I was watching "Desperate Housewives" yesterday evening. I enjoy the show quite a bit. It's a fun mix of comedy and drama and some of its comedy is dark, which I like.
Anyway, last week a major character was killed, and last night's episode dealt with his funeral and how he impacted the lives of those he touched. It was a sad episode, made more so by the fact that I find his widow such a likable character and hoped she would have a happy ending when the series ends this year (only four episodes left), but it doesn't look like that will be the case.
As I watched the episode, there was talk about what heaven is, and in a flashback the dead husband said that heaven was being surrounded by those you love doing the things you love to do. I thought about how much I love Jonah, and I pondered on the fact that a heaven without Jonah by my side wouldn't be much of a heaven at all. It seems unfair if it isn't so.
I also thought about how hard it would be to lose Jonah (and I think it would be equally hard for him to lose me - heck, he gets really sad when I leave the state for work). After the episode I told him how much I loved him and how he isn't allowed to die.
But of course, we all die some time. Unless we're in freak accident together, chances are very high that somebody will be left behind. It's hard to imagine life without Jonah - without his love, his influence, his support. It would be like losing a part of myself.
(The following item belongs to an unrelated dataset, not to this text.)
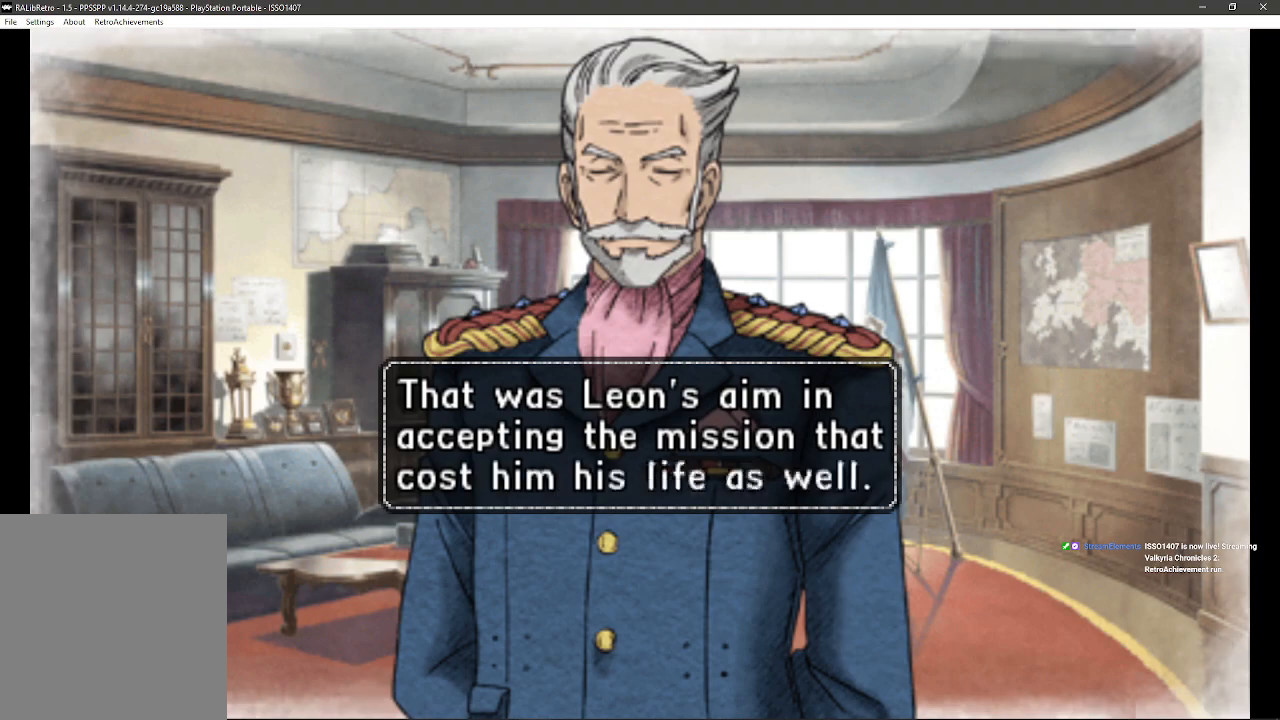
{"buttons": [], "left_stick": "center", "right_stick": "center", "events": []}
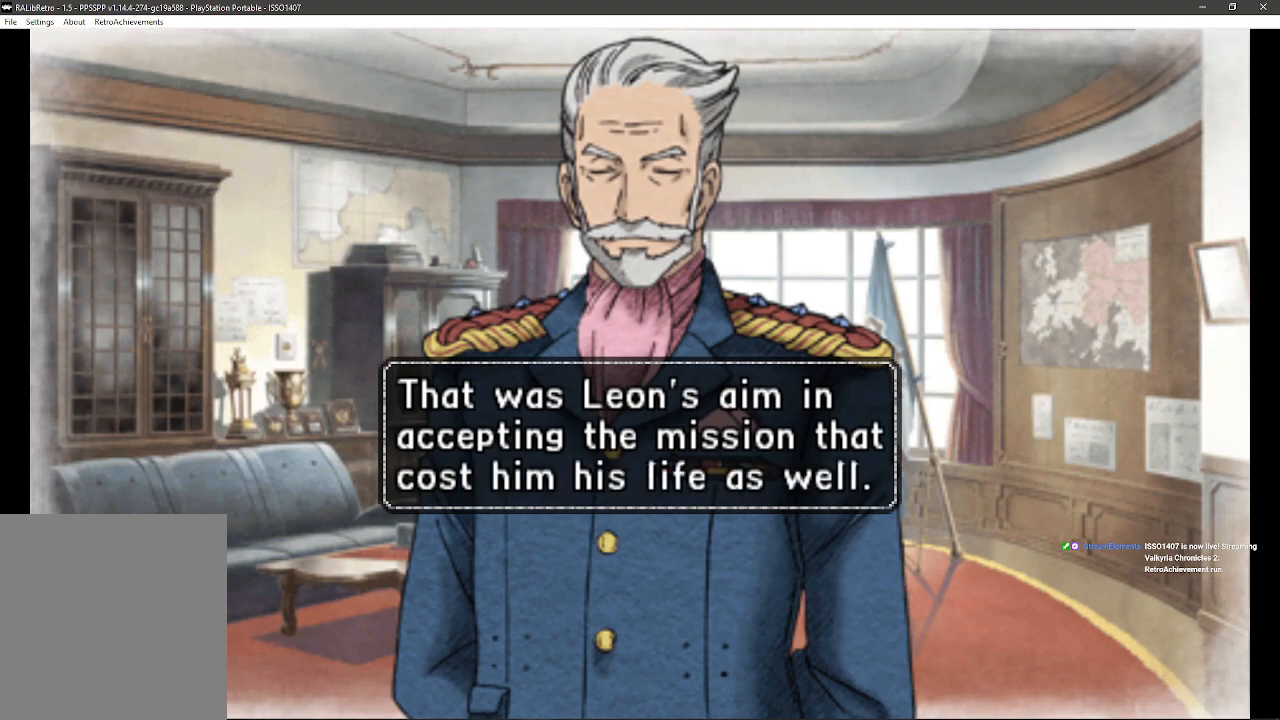
{"buttons": [], "left_stick": "center", "right_stick": "center", "events": []}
Sometimes when I hear ignorant people demean same-sex relationships, it upsets me. The love I have for my partner is just as strong and valid as any opposite-sex relationship. Jonah is such a important and necessary part of my life. Sure, he gets on my nerves, as any spouse might, but I have a hard time imagining my life without him.
I'm glad a trivial show like "Desperate Housewives" helped remind me how much I love my husband and how much he really means to me. That's something I need to learn to hold on to.